Delphinium again

Mary Sue Ittner msittner@mcn.org
Thu, 10 Jul 2003 21:58:52 PDT
Dear All,

I haven't looked at the roots of this Delphinium, but since it is dormant 
only briefly it may not be a geophyte, but hopefully you all will indulge 
me with this question especially if I promise to save seed for the BX. This 
is a species I grew from NARGS seed identified as Delphinium menziesii. I 
never tried to key it out since it wasn't in Jepson and besides everyone I 
have ever talked to has told me that Delphiniums are very difficult to key. 
When Jane McGary visited me she said she didn't think it was correctly 
identified and she thought she knew what it was, but couldn't remember. It 
was possibly a species not from California so she sent me a key for 
Northwest plants with a little note written on it that a lot of people 
found the Hitchcock keys very hard to use which didn't inspire me to try.

I passed my plant to a good friend of mine who loves to key plants out 
along with the key and she got busy with her microscope and keys to as many 
books as she could find and tackled it for me. She grumbled a bit about the 
key from Jane since she had to look up so many of the words since they 
weren't even listed as terms in the glossaries of her other books and 
finally declared the key a nightmare. But she too didn't think the plant 
was D. menziesii. Her closest guess was D. parryi, but it isn't at all like 
the one I grow of that from seed Harold Koopowitz gave me. That one is also 
a beauty, but it blooms in the spring and has a big tall spike and is now 
dormant and the one in question is a summer bloomer and acts like it wants 
summer water.

In addition it has very distinctive leaves that are much more linear than 
most Delphinium leaves. It has the most gorgeous blue flowers (for those of 
you like me who adore blue flowers) and I'd love to know what it is. Some 
of my books that describe the species don't even mention what color they 
are and nothing very distinctive about the leaves either (maybe saying if 
they are basal or hairy, but that's not a whole lot of help).
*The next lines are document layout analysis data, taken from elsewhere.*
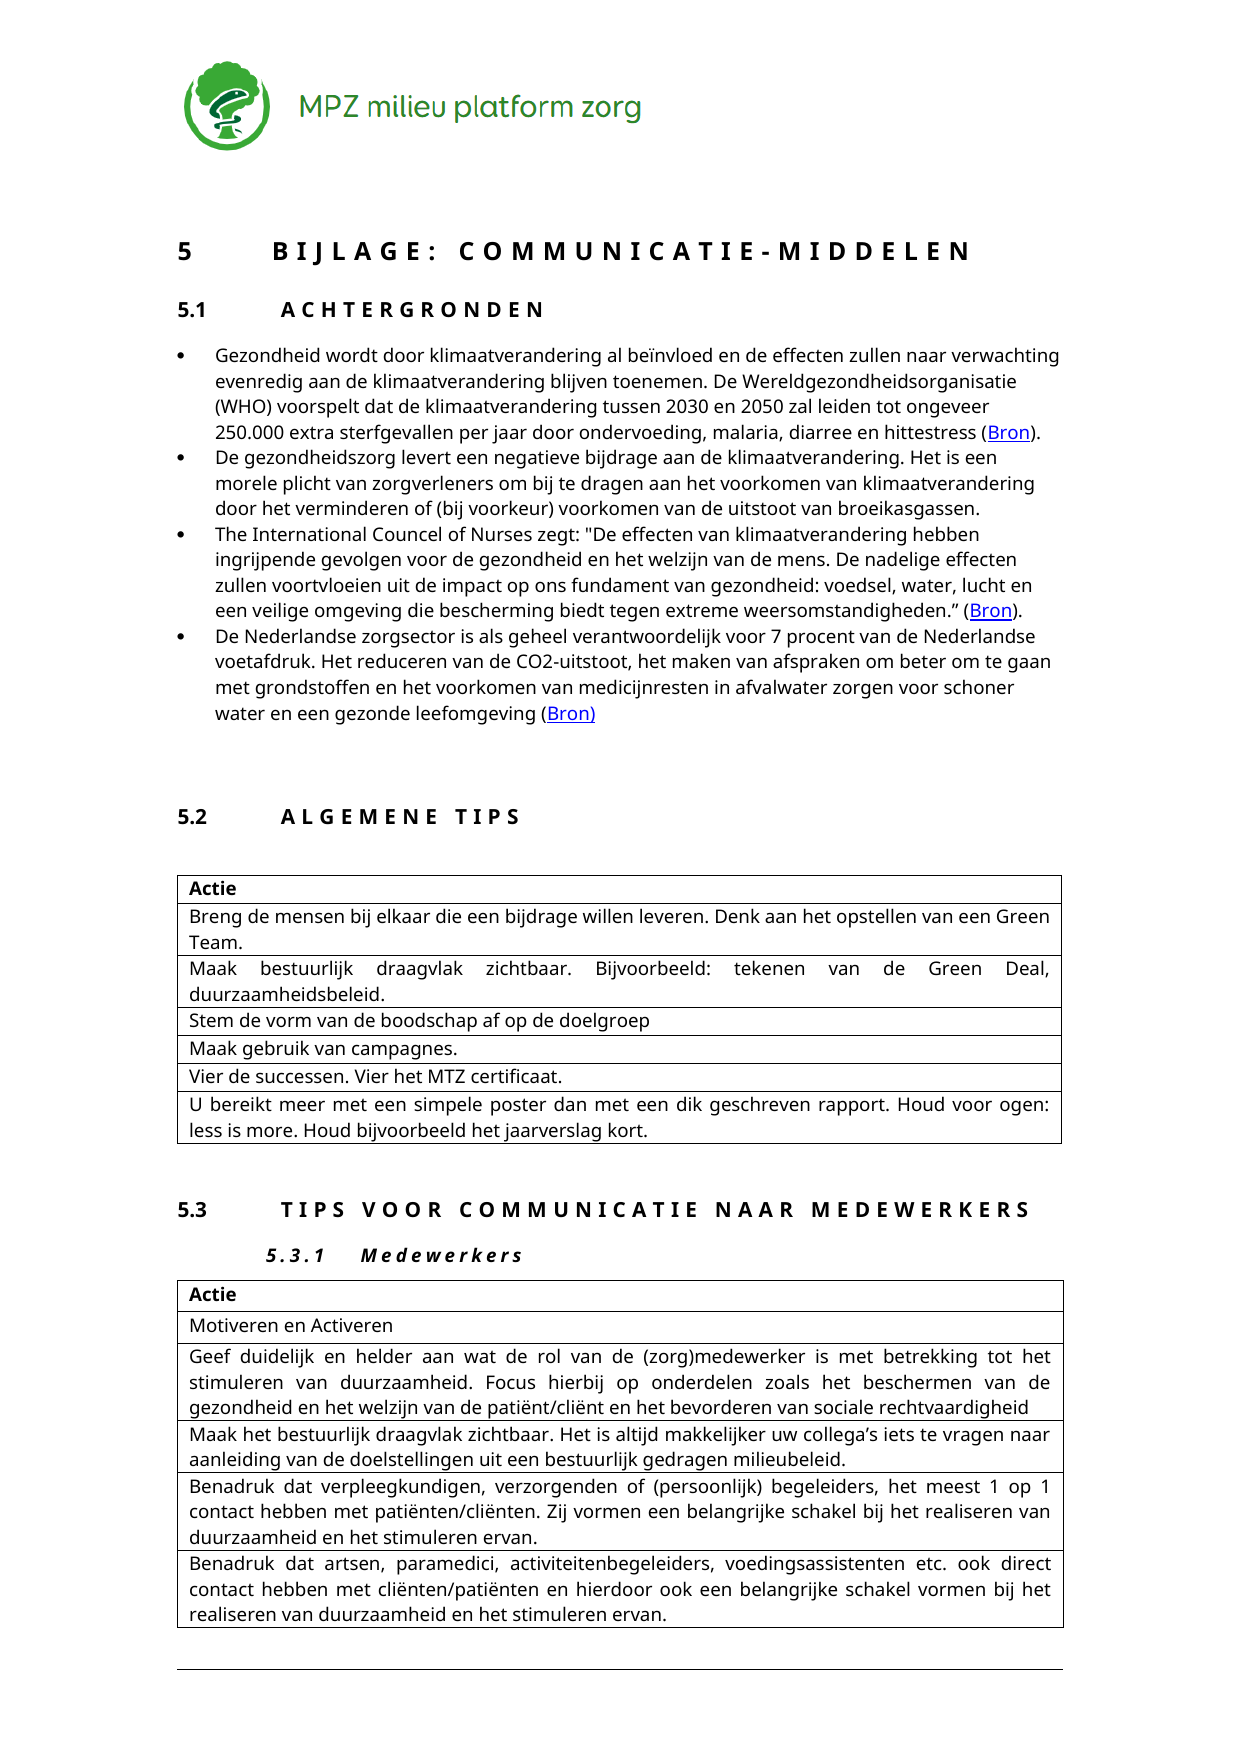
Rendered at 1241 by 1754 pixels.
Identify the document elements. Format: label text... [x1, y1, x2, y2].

table_cell Stem de vorm van de boodschap af op de doelgroep [178, 1008, 1061, 1035]
subtitle Tips voor Communicatie naar Medewerkers [177, 1195, 1063, 1223]
table_cell Maak het bestuurlijk draagvlak zichtbaar. Het is altijd makkelijker uw collega’s iets te vragen naar aanleiding van de doelstellingen uit een bestuurlijk gedragen milieubeleid. [178, 1421, 1063, 1472]
table_cell Benadruk dat verpleegkundigen, verzorgenden of (persoonlijk) begeleiders, het meest 1 op 1 contact hebben met patiënten/cliënten. Zij vormen een belangrijke schakel bij het realiseren van duurzaamheid en het stimuleren ervan. [178, 1473, 1063, 1550]
table_cell Breng de mensen bij elkaar die een bijdrage willen leveren. Denk aan het opstellen van een Green Team. [178, 904, 1061, 955]
table_cell Maak gebruik van campagnes. [178, 1036, 1061, 1063]
subtitle Algemene tips [177, 802, 1063, 830]
subtitle Medewerkers [266, 1242, 1063, 1267]
list Gezondheid wordt door klimaatverandering al beïnvloed en de effecten zullen naar verwachting evenredig aan de klimaatverandering blijven toenemen. De Wereldgezondheidsorganisatie (WHO) voorspelt dat de klimaatverandering tussen 2030 en 2050 zal leiden tot ongeveer 250.000 extra sterfgevallen per jaar door ondervoeding, malaria, diarree en hittestress (Bron). [177, 343, 1063, 445]
table_header Actie [178, 876, 1061, 903]
table_cell Motiveren en Activeren [178, 1312, 1063, 1342]
table_header Actie [178, 1281, 1063, 1311]
list The International Councel of Nurses zegt: "De effecten van klimaatverandering hebben ingrijpende gevolgen voor de gezondheid en het welzijn van de mens. De nadelige effecten zullen voortvloeien uit de impact op ons fundament van gezondheid: voedsel, water, lucht en een veilige omgeving die bescherming biedt tegen extreme weersomstandigheden.” (Bron). [177, 521, 1063, 623]
subtitle Achtergronden [177, 295, 1063, 324]
picture [177, 59, 647, 156]
table_cell Benadruk dat artsen, paramedici, activiteitenbegeleiders, voedingsassistenten etc. ook direct contact hebben met cliënten/patiënten en hierdoor ook een belangrijke schakel vormen bij het realiseren van duurzaamheid en het stimuleren ervan. [178, 1551, 1063, 1627]
table_cell Vier de successen. Vier het MTZ certificaat. [178, 1064, 1061, 1091]
subtitle Bijlage: Communicatie-Middelen [177, 234, 1063, 268]
table_cell U bereikt meer met een simpele poster dan met een dik geschreven rapport. Houd voor ogen: less is more. Houd bijvoorbeeld het jaarverslag kort. [178, 1092, 1061, 1143]
list De gezondheidszorg levert een negatieve bijdrage aan de klimaatverandering. Het is een morele plicht van zorgverleners om bij te dragen aan het voorkomen van klimaatverandering door het verminderen of (bij voorkeur) voorkomen van de uitstoot van broeikasgassen. [177, 445, 1063, 521]
table_cell Maak bestuurlijk draagvlak zichtbaar. Bijvoorbeeld: tekenen van de Green Deal, duurzaamheidsbeleid. [178, 956, 1061, 1007]
list De Nederlandse zorgsector is als geheel verantwoordelijk voor 7 procent van de Nederlandse voetafdruk. Het reduceren van de CO2-uitstoot, het maken van afspraken om beter om te gaan met grondstoffen en het voorkomen van medicijnresten in afvalwater zorgen voor schoner water en een gezonde leefomgeving (Bron) [177, 623, 1063, 725]
table_cell Geef duidelijk en helder aan wat de rol van de (zorg)medewerker is met betrekking tot het stimuleren van duurzaamheid. Focus hierbij op onderdelen zoals het beschermen van de gezondheid en het welzijn van de patiënt/cliënt en het bevorderen van sociale rechtvaardigheid [178, 1344, 1063, 1420]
You'd think 
that if you had a plant this color it just might be worth mentioning. 
Jepson leaves out when plants bloom which is a very serious limitation of 
that book in my humble opinion. It's like the botanists want to keep it a 
secret (or maybe they can't figure them out either.)

Can anyone help me? My husband took this picture in mid August last year 
and I have about 4 pots and they are in different stages of bloom right now.